NTT Security Issues Warning On Crypto-Mining Malware

NTT Security and Global Threat Intelligence Center (GTIC) investigators have issued a forewarning on crypto mining malware in today’s report. NTT Security can access 40% of the globe’s internet traffic while GTIC has detected about 12,000 crypto-mining malware samples since March 2015.

Similar to other malicious software, crypto-mining malware affects computers through channels. NTT Security confirmed that phishing emails had become the most frequently used method in transmitting the malware. The software works through siphoning of power and resources of the host computer to mine digital currencies without permission of the owner, as the mining proceeds are sent to the malware creator.

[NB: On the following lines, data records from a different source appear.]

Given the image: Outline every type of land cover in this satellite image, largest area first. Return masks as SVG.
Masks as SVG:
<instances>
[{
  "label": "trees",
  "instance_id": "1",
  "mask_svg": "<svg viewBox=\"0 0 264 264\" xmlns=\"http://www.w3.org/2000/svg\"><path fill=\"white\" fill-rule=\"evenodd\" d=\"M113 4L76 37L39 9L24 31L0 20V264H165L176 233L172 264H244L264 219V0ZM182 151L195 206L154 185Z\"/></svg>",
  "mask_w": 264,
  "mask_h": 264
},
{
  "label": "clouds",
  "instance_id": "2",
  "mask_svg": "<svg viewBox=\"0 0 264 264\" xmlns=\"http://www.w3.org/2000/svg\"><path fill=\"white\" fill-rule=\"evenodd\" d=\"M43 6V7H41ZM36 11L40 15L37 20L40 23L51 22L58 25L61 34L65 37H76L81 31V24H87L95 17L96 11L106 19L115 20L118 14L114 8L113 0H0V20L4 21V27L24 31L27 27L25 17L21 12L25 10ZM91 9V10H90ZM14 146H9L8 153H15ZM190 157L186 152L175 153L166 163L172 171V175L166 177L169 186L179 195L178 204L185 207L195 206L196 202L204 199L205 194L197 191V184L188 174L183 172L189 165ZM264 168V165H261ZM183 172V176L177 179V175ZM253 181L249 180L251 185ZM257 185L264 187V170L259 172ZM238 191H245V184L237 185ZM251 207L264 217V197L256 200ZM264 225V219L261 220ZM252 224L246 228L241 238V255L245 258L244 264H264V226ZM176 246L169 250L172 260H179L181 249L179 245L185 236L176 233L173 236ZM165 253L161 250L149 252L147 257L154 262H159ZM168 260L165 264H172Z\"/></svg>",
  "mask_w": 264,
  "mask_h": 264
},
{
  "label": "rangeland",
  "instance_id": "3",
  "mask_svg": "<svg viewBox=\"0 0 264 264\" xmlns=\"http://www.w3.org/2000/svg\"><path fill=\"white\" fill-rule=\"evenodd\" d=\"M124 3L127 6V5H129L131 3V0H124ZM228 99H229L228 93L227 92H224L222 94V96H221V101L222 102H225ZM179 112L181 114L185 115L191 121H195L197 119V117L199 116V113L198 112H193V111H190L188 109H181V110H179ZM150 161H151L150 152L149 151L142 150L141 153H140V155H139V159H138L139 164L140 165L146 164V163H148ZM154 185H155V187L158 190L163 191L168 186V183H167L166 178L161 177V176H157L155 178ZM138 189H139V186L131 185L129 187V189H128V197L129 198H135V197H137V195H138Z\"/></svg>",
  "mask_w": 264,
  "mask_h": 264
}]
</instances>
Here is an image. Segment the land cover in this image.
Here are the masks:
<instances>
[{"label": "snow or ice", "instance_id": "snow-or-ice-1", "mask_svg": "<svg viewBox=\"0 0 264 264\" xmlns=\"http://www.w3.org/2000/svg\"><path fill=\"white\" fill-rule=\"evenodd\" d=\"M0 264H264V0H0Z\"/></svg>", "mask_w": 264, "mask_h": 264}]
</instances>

Also, there is another method via which unsuspicious device owners have their PC’s power hijacked with the objective of mining digital coins without installing malware into the host computer. A PC referred as Coinhive provides a JavaScript-based cryptocurrency miner whereby a website embeds in its code to use different computing resources linked to that site and end up mining virtual currency.

Primarily, Coinhive permit websites to unnoticeably mine cryptocurrency by applying your computer resources while they are linked to the site. The objective of Coinhive is to give an option revenue generation mechanism to digital media suppliers who prefer not to depend on promotion as their revenue source. In spite of the benign Coinhive intentions, their tool can be abused on a big scale. For instance, NNT Security confirmed that approximately 38,000 websites have Coinhive’s JavaScript-based miner attached to the attackers’ code.

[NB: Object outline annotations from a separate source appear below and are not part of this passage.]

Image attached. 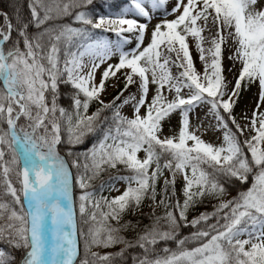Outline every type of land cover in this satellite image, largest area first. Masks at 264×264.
Segmentation results:
<instances>
[{
  "label": "snow or ice",
  "instance_id": "1",
  "mask_svg": "<svg viewBox=\"0 0 264 264\" xmlns=\"http://www.w3.org/2000/svg\"><path fill=\"white\" fill-rule=\"evenodd\" d=\"M257 3L258 0H187L186 3L178 0L173 14H179L175 19L158 23L146 46L143 45L146 23L130 18L104 17L93 22L86 11L75 12V22L114 32L121 45L131 42L125 33L135 34V48L124 51L117 47L118 63L108 64L98 84L95 79L100 64L93 62L85 74L81 60L85 53L80 52L78 57L67 50L73 38L81 35V30L69 25L42 28L53 19L50 7L45 8L43 17L38 13L36 5L43 8V0H34L30 5L31 21L25 22L17 13L15 27L7 13H0L3 17L0 25V221H6L0 225V239L7 233L9 243L23 250L19 264H74L78 255L77 228L71 173L57 151V146L65 142L61 137L60 121L66 118V143L74 146L82 142L85 135L96 131L95 122L104 109L114 108L117 109L113 114L116 135L109 130L99 145L93 147L92 164L84 165L85 174L77 182L81 189H87L88 181L104 170L102 166L116 168L118 164L123 165L131 175L119 177L128 182V187L110 201L104 200L108 211L101 213L100 220H97L96 211L84 220L88 228L86 232L81 230L80 235L84 237L86 253L91 259L86 256L82 264H112L111 254L100 255L89 250L92 246L109 247L117 243H124L126 248L139 246L144 253L139 264H264V148L259 147L264 142V112L253 113L251 130L256 134L243 145L239 136H243L248 126L241 127L232 114L244 82L258 83L259 96L264 101V9L257 10ZM88 4L91 0H68L62 8L57 4L56 18H63L71 14L72 9ZM136 7L143 16H148L139 3ZM209 22L216 31L208 41L210 46L205 48L204 32L210 27ZM32 27L42 30L30 36ZM189 37L193 38L204 65L203 73L196 70ZM230 39L236 49L228 59L238 60L242 67L229 91L223 50ZM62 43L65 47L63 66L59 56ZM6 45H10L7 50ZM96 47L101 63L115 54L107 44L98 43ZM170 65L180 69L176 76L172 75ZM121 70H124V89L113 101L105 103L101 94L106 89V81L116 77ZM61 84L74 90L71 99L77 117L75 125L73 115L58 105ZM133 84H138L139 97L133 95L123 99V104L133 105V116L127 118L120 115V105L116 101L121 100ZM150 84L155 85V94L149 103ZM165 88L175 92L173 99L168 100L164 95ZM184 88L189 91L187 97L181 95ZM92 101H97L101 108L91 116L82 115L81 107L86 113ZM201 104L208 106L217 128L224 129V145L213 146L190 131L189 112L194 105ZM145 107V114L141 116L140 110ZM177 110L180 113L178 135L162 138L164 122ZM22 118L25 124H20ZM230 123L235 125V132L229 127ZM108 139H112L113 144H107ZM141 151L145 154L143 159L138 157ZM9 152L11 159L5 160ZM68 155H71V148ZM72 166L80 167L75 160ZM165 170L170 178L164 176ZM13 172L19 189L11 178ZM89 172L90 176L87 175ZM178 174L184 180V199L182 203L179 200L171 203L176 196ZM250 174L253 183L247 191L238 193L231 200H221L211 213L203 212L191 221L187 220L188 210L203 197L225 195L227 189L221 178L225 181L235 178L243 184ZM161 177L164 187L157 203L156 184ZM169 186L172 188L170 194ZM92 196L93 193L88 191L80 196L81 217L88 215L89 205L93 209L100 208V201H93ZM146 198L152 200L154 206H164L166 211L163 216L155 217L152 225L145 227L136 244H130L119 232L121 227L131 225L113 227L108 221L115 220L119 224L123 213L130 208H139ZM16 205H20L19 210ZM224 209H230V212L220 217ZM214 216L225 223L220 225L218 220L216 224H208L207 230L191 233L194 241L210 237L206 242L166 257L156 253L155 246L160 241L175 240L178 247L183 248L188 237L177 239L180 228H196ZM249 225L253 231H247ZM246 231L249 238L241 240L239 237ZM253 237L257 242H253ZM246 245H250L247 250ZM162 251L168 253L170 249L165 247ZM123 252L124 249L117 255H123ZM153 255L155 259L150 258ZM0 264L17 262L15 257L6 258L0 251Z\"/></svg>",
  "mask_w": 264,
  "mask_h": 264
},
{
  "label": "trees",
  "instance_id": "2",
  "mask_svg": "<svg viewBox=\"0 0 264 264\" xmlns=\"http://www.w3.org/2000/svg\"><path fill=\"white\" fill-rule=\"evenodd\" d=\"M131 0H91V4H88L86 7L82 8H76L71 10V14L64 16L63 18H56L57 13V4H59L60 8L63 7V3L68 2V0H43L44 7H40L39 5H36L37 11L40 14L41 17L44 15L45 8H51L52 12L51 15L53 16V19L46 22V24L43 27H57L59 25H69L74 28H79L81 30V35L76 36L73 38L72 43L68 45L67 50L71 53H75L77 50H79L81 47H83L87 42L97 40L99 37L103 34L102 29H95L91 25H84L81 22H75L74 16L75 12L77 11H86L88 14V17L95 22L96 17L99 14H103L105 12H113L116 13L119 11L123 6L126 4H129ZM34 0H15L14 2L11 0H0V13H7L12 20V23L15 27L17 23V13H19V16L25 21H31V9L30 5H33ZM3 23V17L0 16V25ZM36 29L35 27H32L29 29V35H33L36 32L42 30ZM13 40L16 39V32H13ZM10 45L5 46V50ZM45 46L48 47L47 44V38H45ZM20 48L23 50V42L20 41ZM61 51L59 53L61 65L63 63V60L65 59L64 51L65 47L63 43L60 45ZM46 78V77H45ZM74 94V90L71 89L70 86L61 84L59 86V92H58V105L65 108L66 112L73 115V125L76 123L77 117L75 116V107L72 103L71 97ZM50 99V97H49ZM80 99L83 100V94L80 95ZM113 101V99H110L109 101L105 103H109ZM101 108V105L97 101H92L89 104V107L87 109V112H84V109L81 107L80 112L84 116H91L93 113L97 111V109ZM114 109H104L97 121L95 122L96 125V131L87 134L83 137L82 142L75 144L74 146L68 145L66 143L67 141V121L66 118L64 120H61V137L62 140L65 141L64 143H61L57 146V151L61 157L65 159V161L68 164L69 171L71 173V194H72V200H73V211H74V219L76 223L77 228V246H78V255L76 256L74 260V264H82V262L86 259V256L88 259H91V256L86 253L85 249V240L84 237L80 235L81 230L87 231L88 226L84 224V220L88 219V216L92 214L93 211H96L97 213V220L101 219V213L107 212L108 208L104 204V200L107 199L110 201L113 197L119 196L124 192V190L128 187V182L125 181V187L124 190L118 194H111L109 192L108 186H106L107 181L110 177L114 176H129L131 173L124 168L123 165H117L116 168H111L107 166H102L104 168L103 171H100L97 176H95L93 179L88 181L89 187L87 189H81L79 186L78 178L85 174L84 165L88 164L91 166L92 164V158H91V151L94 146H98L100 143L101 138L103 135L111 130V134L113 136L116 135V121L113 119V114L115 112ZM57 117H59V112H57ZM26 121L22 118L20 120V124H25ZM50 127V125H49ZM229 127L233 132L236 131V128L233 124H229ZM40 133H43V129L39 130ZM123 131V129H121ZM239 140L241 144L243 145V141L241 140L239 136ZM107 144L111 145L113 143L106 142ZM71 148V155H68V149ZM245 153H247V149H244ZM250 159V154H248ZM11 159V153L9 152L5 156V160ZM76 161L80 167L76 168L72 166V162ZM163 161V160H161ZM151 171V170H150ZM87 175H91V172H89ZM14 185L19 189L20 185L16 181L15 172L12 173L11 176ZM221 183L224 184L225 188L227 189L226 194H229V197L225 200H231L234 197L238 196V193L242 191H247L249 187H251L253 183L252 174L249 175L248 180L246 183H240V181L233 178L231 181H225L224 178H221ZM135 187V183L132 185ZM164 187V182L160 181V179L157 181L156 184V202L158 203L161 199L162 190ZM85 191H89L90 193H93L92 199L93 201H100V208L99 209H93L91 205L87 208L88 215L81 217L80 211H77V202H80L79 195ZM172 188L169 186L168 192L171 193ZM220 197H211V196H205L203 197L200 202L196 203L193 207H191L188 210L187 213V220L191 221L194 217H197L200 215V213L203 212H213L215 210V206H217L219 203L217 202V199ZM8 201H11V197L7 198ZM21 199L23 197L21 196ZM184 197L182 196L181 203L183 202ZM153 203L150 199H144L142 204L139 208H136L133 210L130 208L125 213L122 214L119 224L115 220H109L108 223L111 224L113 227H121L125 224H130V227L122 228L119 232V235L124 238V240L130 244H136L137 237L140 233L143 232L146 226H150L153 224L155 217L157 216H163L166 209L164 206H151ZM171 203H175V197L172 198ZM17 210H19L20 205H16ZM225 212H230V209H224L220 212V217L224 215ZM192 217L188 218L189 215H193ZM219 220V224L223 225L225 221L223 219H220L218 217H212L207 223L201 222V224L196 227H181L179 230V235L177 236V239H182L184 237H188L187 243L184 245L183 248L178 247L175 240L170 241H160L156 246L155 250L156 253L159 254L160 257H166L171 255L173 252L179 253L180 251H183L184 249H192L194 247H197L198 245L206 242L208 238H203L199 241H194L191 238V233L196 232L198 230H207L208 224H216ZM6 221H0V225L5 224ZM161 224H163V221H161ZM250 226V225H249ZM247 226V227H249ZM241 227H244L242 224ZM215 234V233H212ZM7 233H5V238L0 239V251H3L6 258L15 257L17 264H19V261L21 257L24 255L23 250H18L13 247L11 243H9V240L6 238ZM167 247L170 249L168 253H165L162 251ZM95 249V250H92ZM124 249L123 255H117V253H120L121 250ZM89 252H97L100 255L105 254H111L112 255V264H139V259L143 258L144 253L143 250L139 246L134 247H127L124 243H117L109 247H102V246H92L89 250ZM150 258L155 259V255L151 256Z\"/></svg>",
  "mask_w": 264,
  "mask_h": 264
},
{
  "label": "rangeland",
  "instance_id": "3",
  "mask_svg": "<svg viewBox=\"0 0 264 264\" xmlns=\"http://www.w3.org/2000/svg\"><path fill=\"white\" fill-rule=\"evenodd\" d=\"M15 1V0H11ZM186 3L187 0H184ZM139 3L140 6L148 12V16H143L139 9L136 7V4ZM178 3V0H131L129 4H126L123 6L119 11L116 13L113 12H105L103 14H99L95 21L99 17L104 18H130V19H136L140 23H146L147 24V32L145 34V39L143 41V45L146 46L148 42L150 41L151 32L155 28V26L158 23H161L164 20H172L176 18V15L179 13L173 14V9L176 7ZM257 10L264 9V0H258V3L256 5ZM182 11V9H181ZM210 27L205 30L204 36L206 38L204 47L207 48L210 46L209 40L210 38L215 34V27L211 25V22H209ZM107 27V26H105ZM104 31V30H103ZM125 36L128 38L130 43L127 44H120V38L117 37V35L114 32L111 31H104L103 34L99 37L97 40L89 41L87 42L83 47H81L79 50H77L75 53L79 57L80 52H84L85 55L81 58L82 63L84 65L82 72L87 73L89 68L92 66L93 62L100 64V67L98 70H96V79L95 82L98 84L100 77L104 71V69L108 66V64H116L119 61V52L116 51L117 47H122L124 51H130L131 49L135 48L136 46V39L135 34L133 33H125ZM190 52L192 54V58L196 67V70L200 73H203L204 71V65L200 61L199 53L197 52L195 48V42L193 38H188ZM107 44L111 47L112 52L115 54H111L110 56L104 58V62H100L99 53L97 50V44ZM236 45L235 43L230 39L228 41V45L224 47L223 50V64L225 68V76L228 81H230L229 84V91L232 86L235 84V79L239 76V70L242 67V64L237 60H229L228 57L233 55L235 53ZM142 50V49H141ZM173 57L175 54H172ZM63 66V63L62 65ZM86 70V71H85ZM170 71L173 76H176L180 69L175 67L174 65H170ZM124 70H121V72L117 73V76L114 78H109L106 81V89L101 94V99L104 102L109 101L110 99H114L116 96H118L121 91L124 89V78H123ZM155 94V85L150 84V90L148 94V102H151L152 96ZM189 94V91L187 88L182 89L181 95L187 97ZM136 96L139 97V89L138 84L131 85L127 91L124 92L123 97L121 100L116 101L119 107L120 115L127 118H132L133 116V105L130 104H123V99L127 98L129 96ZM164 95L167 96L168 100L173 99L175 96V92H169L167 88L164 90ZM117 110V109H115ZM146 107L141 108L140 115L143 116L145 114ZM256 112L257 115L260 112H264V101H261L259 96V87L258 83H252L248 84L247 82H244V86L241 89L239 99L237 100V103L233 109V116L235 117V120L238 124L241 125V127H245L247 125L248 127H245V131L243 136H240L241 140L244 142L245 140L250 139L253 135H255V131L251 130V118L253 116V113ZM180 113L179 110L174 112L171 116V119L166 120L164 122L163 132L161 133V137H169V136H176L179 132V126H180ZM189 122H190V131H194L196 135L200 136L201 139H203L207 143H211L213 146H222L224 145L223 141V133L224 129L217 128V122L214 119V117L210 114L208 110V106L206 105H194L192 110L189 112ZM235 126V125H234ZM259 127V122L257 120V128ZM104 139V135L101 138V140ZM100 140V141H101ZM106 142L113 143L112 139H108ZM190 143V142H189ZM259 147L264 148V142H262ZM144 152L141 151L138 153V157L140 159L144 158ZM164 161H161V164H163ZM152 167H155L153 165ZM151 170V169H150ZM189 175H191V171L189 169ZM164 176L170 178V174L165 170ZM119 177L122 176H114L110 177L107 181L106 186H108L109 192L111 194H118L124 190L125 187V180L119 179ZM160 181H163V177L160 178ZM184 186V180L183 176L181 174L177 175L176 178V184H175V190H176V196L175 201L179 200L181 202L182 196H183V189ZM89 192V191H88ZM84 193V192H83ZM81 193L79 197L83 194ZM229 197V194H226L220 198L217 199V202L220 203L221 200H226ZM77 211H80V202L76 203ZM153 206V203L151 204ZM194 216L189 215L188 218ZM247 231H253L251 226L247 227ZM247 231L243 233L239 238L241 240L248 239ZM256 231H259V226H257ZM253 242H257L255 240V237H253ZM199 246V245H198ZM246 250L250 248V245L245 246ZM95 250V249H92ZM190 250V249H189ZM178 254V253H177Z\"/></svg>",
  "mask_w": 264,
  "mask_h": 264
},
{
  "label": "bare ground",
  "instance_id": "4",
  "mask_svg": "<svg viewBox=\"0 0 264 264\" xmlns=\"http://www.w3.org/2000/svg\"><path fill=\"white\" fill-rule=\"evenodd\" d=\"M98 70V69H97ZM86 71V70H85Z\"/></svg>",
  "mask_w": 264,
  "mask_h": 264
}]
</instances>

NTT threat-research analyst, Terrance DeJesus said, “The utilization of coin miners will undoubtedly develop and become more advanced with time, perhaps established with other malware, for instance, ransomware and banking Trojans. There are critical business applications if the current threats will be ignored. We are motivating all firms to become more watchful of cybersecurity perils to their business. There are usually effective and simple ways of mitigating risks, but the most noticeable ones are normally overlooked.”

Cryptocurrency that can be mined through this way is Monero (XMR) whereby the privacy-oriented coin disguises transactions on blockchain making it difficult to view the amounts and addresses involved, and preventing hackers from tracking the processes of any provided XMR.

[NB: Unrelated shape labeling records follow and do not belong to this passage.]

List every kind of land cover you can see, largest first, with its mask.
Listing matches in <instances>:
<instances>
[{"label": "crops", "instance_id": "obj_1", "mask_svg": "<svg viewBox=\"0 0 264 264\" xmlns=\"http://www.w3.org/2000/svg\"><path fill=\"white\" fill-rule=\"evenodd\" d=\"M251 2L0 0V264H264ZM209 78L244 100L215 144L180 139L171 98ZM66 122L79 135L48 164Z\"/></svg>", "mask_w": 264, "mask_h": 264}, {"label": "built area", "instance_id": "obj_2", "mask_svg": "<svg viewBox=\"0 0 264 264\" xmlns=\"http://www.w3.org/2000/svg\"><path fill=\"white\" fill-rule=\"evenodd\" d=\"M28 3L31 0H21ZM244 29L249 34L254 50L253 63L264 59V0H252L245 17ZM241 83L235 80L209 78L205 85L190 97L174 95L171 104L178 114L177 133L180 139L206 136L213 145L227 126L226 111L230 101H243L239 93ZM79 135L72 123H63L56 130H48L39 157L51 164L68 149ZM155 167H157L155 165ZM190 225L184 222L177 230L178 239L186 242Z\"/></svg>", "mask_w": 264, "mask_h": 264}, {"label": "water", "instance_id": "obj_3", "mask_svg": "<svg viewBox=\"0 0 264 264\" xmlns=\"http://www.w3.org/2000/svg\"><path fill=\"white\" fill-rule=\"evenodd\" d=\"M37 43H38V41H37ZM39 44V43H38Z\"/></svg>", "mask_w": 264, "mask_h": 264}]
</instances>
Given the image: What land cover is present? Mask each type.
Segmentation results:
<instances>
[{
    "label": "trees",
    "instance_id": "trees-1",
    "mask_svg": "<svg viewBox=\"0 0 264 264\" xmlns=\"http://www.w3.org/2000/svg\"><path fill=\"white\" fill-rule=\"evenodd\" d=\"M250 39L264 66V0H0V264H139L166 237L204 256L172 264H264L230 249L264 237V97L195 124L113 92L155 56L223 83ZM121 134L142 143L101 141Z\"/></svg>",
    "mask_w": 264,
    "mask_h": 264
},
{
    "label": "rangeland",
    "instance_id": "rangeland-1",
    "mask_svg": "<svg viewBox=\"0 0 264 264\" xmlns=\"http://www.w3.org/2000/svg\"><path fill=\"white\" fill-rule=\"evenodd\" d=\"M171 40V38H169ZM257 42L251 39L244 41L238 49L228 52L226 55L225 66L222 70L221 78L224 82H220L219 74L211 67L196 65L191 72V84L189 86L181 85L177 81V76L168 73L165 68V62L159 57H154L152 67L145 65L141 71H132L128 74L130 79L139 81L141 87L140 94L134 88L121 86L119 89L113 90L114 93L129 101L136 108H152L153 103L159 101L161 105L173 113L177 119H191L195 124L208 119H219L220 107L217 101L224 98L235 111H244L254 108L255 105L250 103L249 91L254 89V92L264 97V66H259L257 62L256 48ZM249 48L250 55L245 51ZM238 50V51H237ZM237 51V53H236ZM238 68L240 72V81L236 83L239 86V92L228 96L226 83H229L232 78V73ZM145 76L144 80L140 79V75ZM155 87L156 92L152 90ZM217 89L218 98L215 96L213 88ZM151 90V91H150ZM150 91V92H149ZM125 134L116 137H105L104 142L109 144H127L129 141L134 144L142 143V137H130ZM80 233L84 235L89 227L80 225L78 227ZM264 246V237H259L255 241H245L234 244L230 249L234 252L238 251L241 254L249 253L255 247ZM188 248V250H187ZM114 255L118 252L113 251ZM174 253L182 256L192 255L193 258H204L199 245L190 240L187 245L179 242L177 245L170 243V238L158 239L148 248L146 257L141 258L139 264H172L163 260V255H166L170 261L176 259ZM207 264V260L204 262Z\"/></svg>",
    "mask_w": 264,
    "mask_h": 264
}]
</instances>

Likewise, Monero blockchain hides users XMR balances. Hence a public “rich list” isn’t accessible. The Monero opacity has contributed to an increase in crypto on the Dark Web. Last year, WannaCry cyber hackers in recent times converted a big portion of ill-gotten BTC gains to XMR. While the criminals’ association has led to a negative public Monero conception, it also gives more highlight on the coin’s efficacy in sustaining anonymity.

Also, Monero has exhibited an exponential development in cost since it was debuted in 2014 at $2.45 for each coin. XMR is now valued at approximately $333 per coin, from its high price of $494.16 in December last year. NTT is recommending all organizations to take the following steps in ensuring that their PC resources are not exposed and exploited to crypto-mining malware:

• Perform frequent risk assessments to discover possible vulnerabilities.
• Apply a defense-in-depth method to cybersecurity, for instance, putting multiple security layers in place to minimize exposure threats.
• Frequently update devices and systems with modern patches, and deploy detection, prevention and intrusion systems to stop attacks.
• Train employees on the way to handle suspicious & unsolicited email links, phishing attacks, and file attachments.
• Proactively, examine network traffic to spot malware infection, and paying close attention to mobile and security devices.